Exercise requirements – Extract every line from the records below that contains the word "middle".

(Beginning of Data for analysis)

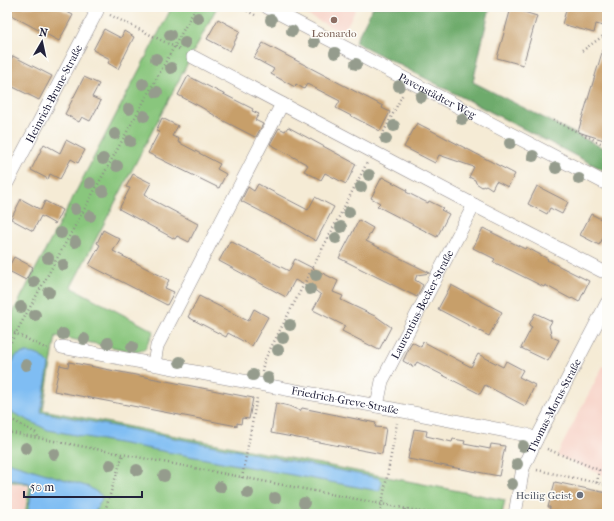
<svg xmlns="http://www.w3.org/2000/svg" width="614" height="521" viewBox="0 0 614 521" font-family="'IM FELL French Canon',serif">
<rect width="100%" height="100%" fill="#fdfcf7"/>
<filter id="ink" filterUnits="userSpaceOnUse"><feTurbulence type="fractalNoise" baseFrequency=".025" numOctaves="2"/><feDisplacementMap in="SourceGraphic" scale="8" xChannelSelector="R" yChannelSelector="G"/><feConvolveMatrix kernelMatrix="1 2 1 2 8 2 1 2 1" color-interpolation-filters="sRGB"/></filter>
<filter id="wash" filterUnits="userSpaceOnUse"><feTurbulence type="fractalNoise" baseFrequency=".012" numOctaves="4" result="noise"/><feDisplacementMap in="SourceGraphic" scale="16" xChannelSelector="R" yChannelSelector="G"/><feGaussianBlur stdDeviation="0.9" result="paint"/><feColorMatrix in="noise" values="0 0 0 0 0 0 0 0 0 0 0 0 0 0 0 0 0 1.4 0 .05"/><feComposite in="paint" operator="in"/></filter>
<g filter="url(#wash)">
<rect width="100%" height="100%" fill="#f5ebd5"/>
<path fill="#f7d1c6" d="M291,7H357L343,33Z
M603,366L607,368V477L557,455Z
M7,482L28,486L24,514H7Z"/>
<path fill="#89c67d" stroke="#56745c" d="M172,7H217L71,287L154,331L145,349L137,352L56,336L43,410L505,500L502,514H25L30,485L7,481V324Z"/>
<path fill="#6eab6c" stroke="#486654" d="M373,7H490L473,82L607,150V172L355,42Z"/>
<path fill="#7fbdf3" stroke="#507097" d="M24,353C36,353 41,355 49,364L41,412L378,478L382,481L380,490H374L48,430L7,410V371L16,356Z
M7,462L89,487L101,495L102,499L94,514H28L32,488L29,483L7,479Z"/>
<g id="blocks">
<path fill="#c79f6a" d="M7,7H57L73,15L59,41L7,13Z
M567,7H607V27L596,24L594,33L562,24Z
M511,8L537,16L523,65L497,58Z
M218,19L240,31L230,51L207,39Z
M104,29L121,38L124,31L134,37L118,69L108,63L110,59L93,50Z
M263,43L383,106L382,108L390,112L380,131L336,108L340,101L307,84L304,89L296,84L295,87L271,74L274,69L254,58Z
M604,46H607V141L578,132Z
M13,56L52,76L39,100L7,84V67Z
M188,76L253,109L252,111L259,114L255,120L263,124L256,137H255L222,120L201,107L178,95Z
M84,77L99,84L92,97L101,101L90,121L82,117L79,122L65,114Z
M162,118L178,126L172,136L179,139L178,142L220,164L217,169L226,174L219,188L148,153L159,132L156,131Z
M417,123L515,174L508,187L496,181L492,189L486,185L482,187L476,183L475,180L469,177L474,167L439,155L435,163L404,147Z
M288,127L356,164L346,184L325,173L321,180L304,171L308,165L270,144L279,128L285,131Z
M66,140L85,150L78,163L71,159L60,179L50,174L48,179L31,170L44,144L60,153Z
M133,174L151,183L145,194L148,196L147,197L198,224L189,242L177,236L175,239L119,209L130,188L126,187Z
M382,177L407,190L406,192L428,203L429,201L443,208L441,210L449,214L437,237L377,206L380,203L371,198Z
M258,184L308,210L315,197L334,207L316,241L285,223V224L241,201L248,187L254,191Z
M537,186L568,202L562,214L550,208L547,214L528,204Z
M21,199L41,210L45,201L62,210L55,224L41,216L33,231L11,219Z
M591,214L607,222V239L603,238L599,245L580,235Z
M359,220L373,228L366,241L430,273L417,275L415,280L423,285L417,297L339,258Z
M483,228L525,249L526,247L548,259L547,260L589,281L579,302L572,298L571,299L545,285L544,287L506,268L493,262L495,259L473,248Z
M103,230L120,239L113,251L169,280L165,288L174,292L167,305L89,265L100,245L97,243Z
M230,241L289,271L295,259L338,281L333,292L343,296L341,300L377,317L391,327L379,350L342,331L345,326L313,310L321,295L316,291L295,280L286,297L219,261Z
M14,257L33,267L26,280L7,270Z
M451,285L502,312L489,336L438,309Z
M199,296L248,321L254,309L268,317L252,346L228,333L226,337L188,317Z
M535,313L552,321L549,326L552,337L559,340L548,361L521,348L532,327L529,325Z
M412,342L421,347L423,342L426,343L471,367L478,354L503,367L506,361L523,370L519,377L535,385L525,406L485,385L480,394L417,362L414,367L403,361Z
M69,362L253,398L249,419L242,418L241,424L237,423V426L54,391L60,365L68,367Z
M276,403L289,406L300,411L302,408L376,423L375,427L386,428L382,454L271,433Z
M414,429L427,431L426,436L452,442L453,439L465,441L464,444L490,449L491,444L505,446L499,476L408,459Z
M555,482L607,493V514H549L550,507H548Z"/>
</g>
</g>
<g filter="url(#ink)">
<use href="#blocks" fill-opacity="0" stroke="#8c8688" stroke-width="1"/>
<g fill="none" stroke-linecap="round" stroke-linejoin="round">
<defs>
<g id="minor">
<path id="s1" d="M267,7L607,184"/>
<path d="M193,57L474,205L602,271"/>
<path id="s2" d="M7,183L97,11L90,7"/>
<path id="s3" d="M62,347L377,406L527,435L536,440"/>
<path d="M154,364L157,346L282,104"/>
<path id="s4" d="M377,406L382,381L474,205"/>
<path id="s5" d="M515,514L523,468L536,440L607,303"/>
</g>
</defs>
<use href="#minor" stroke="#8c8688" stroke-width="14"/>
<path stroke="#8c8688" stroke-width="2.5" stroke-dasharray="1 3" stroke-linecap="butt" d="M240,7L255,15
M110,15L181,50
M582,51L603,36L607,37
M553,120L603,144L607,143
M380,139L403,94
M7,329L45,348L50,349
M7,349L196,7
M262,371L264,361L367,163
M7,417L36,433L38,437
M7,432L434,514
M547,449L599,470L597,483
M537,470L607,485
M242,478L257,397
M104,514L123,454
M380,514L397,423
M404,514L405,508"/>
<use href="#minor" stroke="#fff" stroke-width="13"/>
</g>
<g fill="#959c8d">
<circle cx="198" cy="18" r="6"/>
<circle cx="271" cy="20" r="6"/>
<circle cx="292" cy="31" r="6"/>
<circle cx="170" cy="35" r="6"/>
<circle cx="314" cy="42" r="6"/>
<circle cx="185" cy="43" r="6"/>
<circle cx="335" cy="53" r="6"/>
<circle cx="156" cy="59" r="6"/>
<circle cx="356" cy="64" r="6"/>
<circle cx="171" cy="68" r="6"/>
<circle cx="143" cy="84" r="6"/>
<circle cx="399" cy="86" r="6"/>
<circle cx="157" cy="92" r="6"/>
<circle cx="421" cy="97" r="6"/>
<circle cx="129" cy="109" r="6"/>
<circle cx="144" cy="116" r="6"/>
<circle cx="462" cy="119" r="6"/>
<circle cx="394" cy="126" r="6"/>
<circle cx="115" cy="134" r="6"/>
<circle cx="386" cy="139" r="6"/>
<circle cx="130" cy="141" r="6"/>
<circle cx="510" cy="143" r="6"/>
<circle cx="533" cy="156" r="6"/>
<circle cx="103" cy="159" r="6"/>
<circle cx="117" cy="166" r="6"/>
<circle cx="556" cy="168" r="6"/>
<circle cx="369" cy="175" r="6"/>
<circle cx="579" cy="179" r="6"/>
<circle cx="90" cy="183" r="6"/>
<circle cx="361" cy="187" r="6"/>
<circle cx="103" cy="191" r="6"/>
<circle cx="75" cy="209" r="6"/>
<circle cx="349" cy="212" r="6"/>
<circle cx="90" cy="216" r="6"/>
<circle cx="341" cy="227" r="6"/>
<circle cx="61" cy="233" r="6"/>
<circle cx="336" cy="238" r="6"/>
<circle cx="75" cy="242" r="6"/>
<circle cx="48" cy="258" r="6"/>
<circle cx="63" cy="265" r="6"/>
<circle cx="316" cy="275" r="6"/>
<circle cx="34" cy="282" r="6"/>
<circle cx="310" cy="289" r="6"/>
<circle cx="49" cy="292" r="6"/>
<circle cx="21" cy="307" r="6"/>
<circle cx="35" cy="315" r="6"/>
<circle cx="290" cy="325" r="6"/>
<circle cx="63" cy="334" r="6"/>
<circle cx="283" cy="338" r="6"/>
<circle cx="84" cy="339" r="6"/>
<circle cx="108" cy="343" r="6"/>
<circle cx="132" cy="347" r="6"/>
<circle cx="278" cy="350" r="6"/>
<circle cx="180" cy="362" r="6"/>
<circle cx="26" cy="365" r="6"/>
<circle cx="253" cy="375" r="6"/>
<circle cx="268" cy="378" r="6"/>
<circle cx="523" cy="446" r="6"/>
<circle cx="26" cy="448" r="6"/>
<circle cx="54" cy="454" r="6"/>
<circle cx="517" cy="464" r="6"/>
<circle cx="110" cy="465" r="6"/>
<circle cx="137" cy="470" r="6"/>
<circle cx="164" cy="476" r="6"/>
<circle cx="512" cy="484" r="6"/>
<circle cx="220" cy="487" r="6"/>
<circle cx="248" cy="493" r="6"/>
<circle cx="275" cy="498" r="6"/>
<circle cx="304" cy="503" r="6"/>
</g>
</g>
<circle fill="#8d6e63" stroke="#fdfcf7" stroke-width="1.5" cx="334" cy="20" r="4"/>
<circle fill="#6b7280" stroke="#fdfcf7" stroke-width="1.5" cx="580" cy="495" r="4"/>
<g text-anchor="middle" stroke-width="3" stroke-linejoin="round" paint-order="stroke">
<g font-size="11" fill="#785e54" stroke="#fdfcf7">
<text x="334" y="37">Leonardo</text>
</g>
<g font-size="11" fill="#22223b" stroke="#fdfcf7">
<text dy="4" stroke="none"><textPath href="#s2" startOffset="101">Heinrich-Brune-Straße</textPath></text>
<text dy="4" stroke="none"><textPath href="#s1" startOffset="192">Pavenstädter Weg</textPath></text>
<text dy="4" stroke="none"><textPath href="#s4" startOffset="112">Laurentius-Becker-Straße</textPath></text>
<text dy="4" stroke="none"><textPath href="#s3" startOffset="288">Friedrich-Greve-Straße</textPath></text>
<text dy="4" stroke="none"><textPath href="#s5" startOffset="116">Thomas-Morus-Straße</textPath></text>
</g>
<g font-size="11" fill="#5b616d" stroke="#fdfcf7" text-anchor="end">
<text x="572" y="499">Heilig Geist</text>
</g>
</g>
<rect width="614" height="521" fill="none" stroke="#fdfcf7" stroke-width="24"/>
<g transform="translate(42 42) rotate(9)" stroke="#fdfcf7" stroke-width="3" paint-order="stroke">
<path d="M0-3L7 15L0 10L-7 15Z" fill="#22223b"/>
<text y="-6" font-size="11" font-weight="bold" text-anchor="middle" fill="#22223b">N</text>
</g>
<path d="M24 491v6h118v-6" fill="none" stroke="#22223b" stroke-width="2"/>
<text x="30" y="491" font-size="12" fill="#22223b" stroke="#fdfcf7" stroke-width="3" paint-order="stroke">50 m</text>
</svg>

(End of Data for analysis)

Completed exercise –
<g text-anchor="middle" stroke-width="3" stroke-linejoin="round" paint-order="stroke">
<text y="-6" font-size="11" font-weight="bold" text-anchor="middle" fill="#22223b">N</text>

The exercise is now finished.